To my understanding of the sources, one should avoid the eigenvalue analysis for two reasons:

  1. as the square of $X$ has also squared condition number, the solution will be more sensitive to numerical round-off
  2. first forming $XX^T$ requires more operations (I don't really understand this, see below)

While I just accept 1), I don't understand how an eigenvalue analysis on, say for my example figures above, a $(20\times 20)$ matrix (which has resulted from 400 inner products of $100000$ components) can be more expensive a computation than a singular value decomposition on a $(20\times 100000)$ matrix. I imagine that eigenvalue decomposition and singular value decomposition are each very expensive operations (if I understand Wikipedia correctly, they increase with the third power of the greater dimension), also because logical branches likely happen, causing cache misses on a computer. On the contrary, the inner products involved in $XX^T$ are trivial sequential operations.

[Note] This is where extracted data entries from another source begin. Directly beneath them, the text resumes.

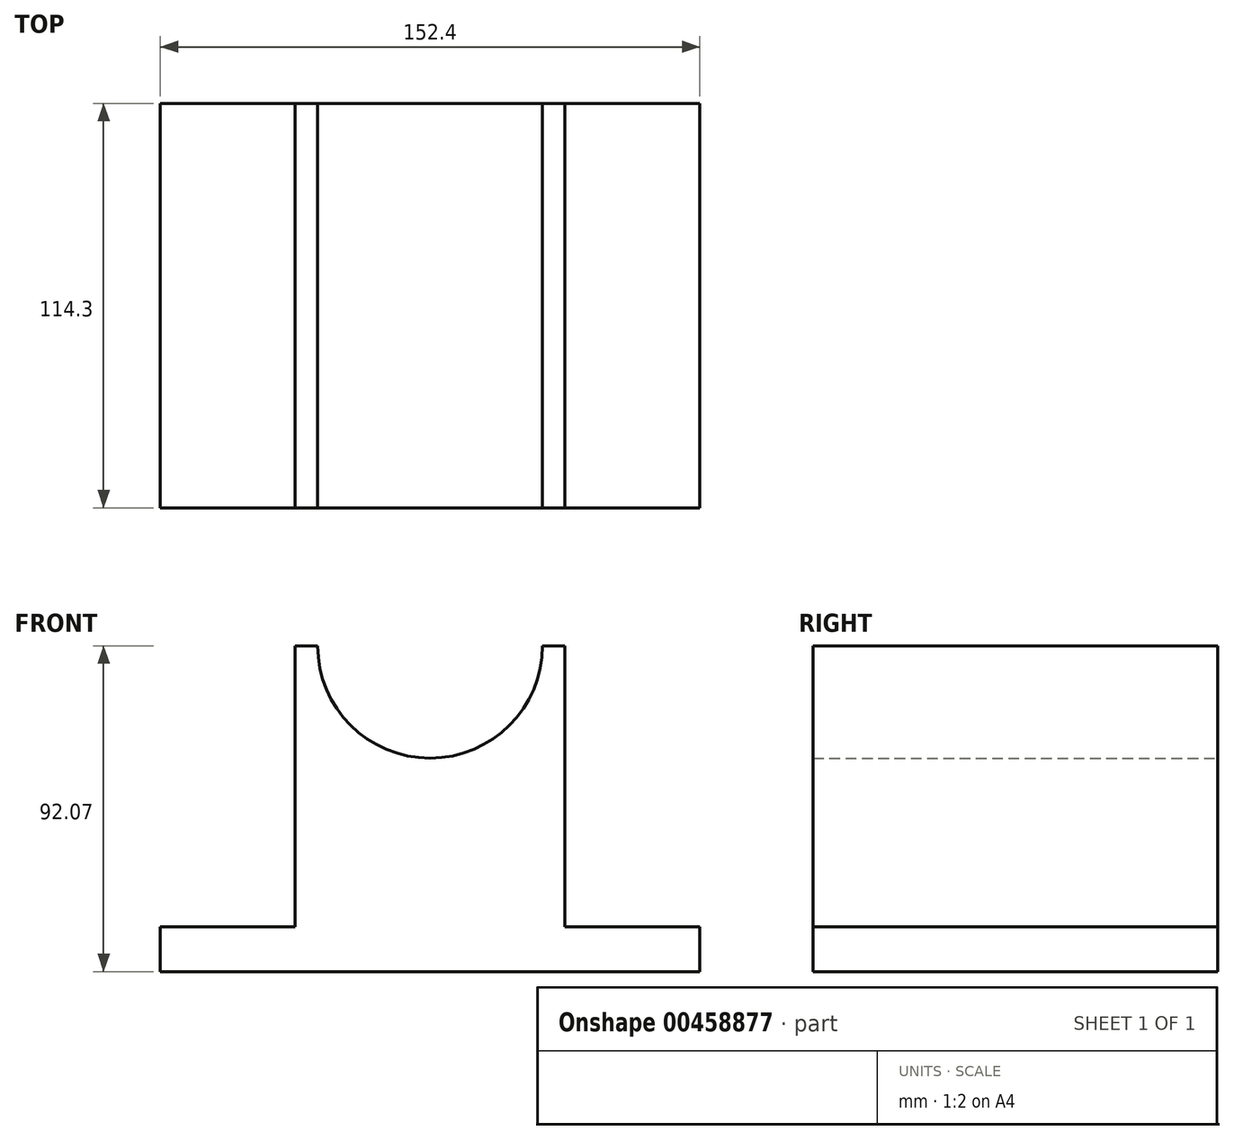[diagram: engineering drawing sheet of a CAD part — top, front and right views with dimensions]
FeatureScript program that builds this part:
annotation { "Feature Type Name" : "Feature", "Feature Type Description" : "" }
export const myFeature = defineFeature(function(context is Context, id is Id, definition is map)
    precondition{}
    {
        {
            var Q0;
            Q0=qCreatedBy(makeId("Front.planeOp"),FACE);
            var sketch = newSketch(context, id + "F0", { "sketchPlane" : qUnion([Q0])});
            skLineSegment(sketch, "E0", {"start": v(-76.2, -27.18) * mm, "end": v(0, -27.18) * mm});
            skLineSegment(sketch, "E1", {"start": v(-76.2, -27.18) * mm, "end": v(-76.2, -14.48) * mm});
            skLineSegment(sketch, "E2", {"start": v(-76.2, -14.48) * mm, "end": v(-38.1, -14.48) * mm});
            skLineSegment(sketch, "E3", {"start": v(-38.1, -14.48) * mm, "end": v(-38.1, 64.9) * mm});
            skLineSegment(sketch, "E4", {"start": v(-38.1, 64.9) * mm, "end": v(0, 64.9) * mm});
            skLineSegment(sketch, "E5", {"start": v(0, 64.9) * mm, "end": v(0, -27.18) * mm, "construction": true});
            skLineSegment(sketch, "E6.MirrorCS", {"start": v(38.1, 64.9) * mm, "end": v(0, 64.9) * mm});
            skLineSegment(sketch, "E7.MirrorCS", {"start": v(38.1, -14.48) * mm, "end": v(38.1, 64.9) * mm});
            skLineSegment(sketch, "E8.MirrorCS", {"start": v(76.2, -14.48) * mm, "end": v(38.1, -14.48) * mm});
            skLineSegment(sketch, "E9.MirrorCS", {"start": v(76.2, -27.18) * mm, "end": v(0, -27.18) * mm});
            skLineSegment(sketch, "E10.MirrorCS", {"start": v(76.2, -27.18) * mm, "end": v(76.2, -14.48) * mm});
            skArc(sketch, "E11", {"start": v(0, 33.14) * mm, "mid": v(22.45, 42.44) * mm, "end": v(31.75, 64.9) * mm});
            skArc(sketch, "E12.MirrorCS", {"start": v(0, 33.14) * mm, "mid": v(-22.45, 42.44) * mm, "end": v(-31.75, 64.9) * mm});
            skSolve(sketch);
        }
        {
            var Q0;
            Q0=makeQuery(id+"F0.imprint","IMPRINT",FACE,{"disambiguationData":[TD([[makeQuery(id+"F0.imprint","IMPRINT",EDGE,{"derivedFrom":sQuery(id+"F0.wireOp",EDGE,"E0")}),1.0]])]});
            extrude(context, id + "F1", {"entities" : qUnion([Q0]), "depth" : 114.3 * mm});
        }
    });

So the benefit of the singular value decomposition not requiring the formation of the matrix product $XX^T$, should be far outweighed by the fact, that a $(20\times 100000)$ matrix is much bigger than a $(20\times 20)$ matrix, at least in my intuitive feel.

Is my intuition wrong for the example above? How could the advantage of SVD be justified intuitively?

What information would I draw from the matrix $V$ that is dropped for eigenvalue analysis in my case of a time series $X$? Is it a rotation in ... time (whatever that means)?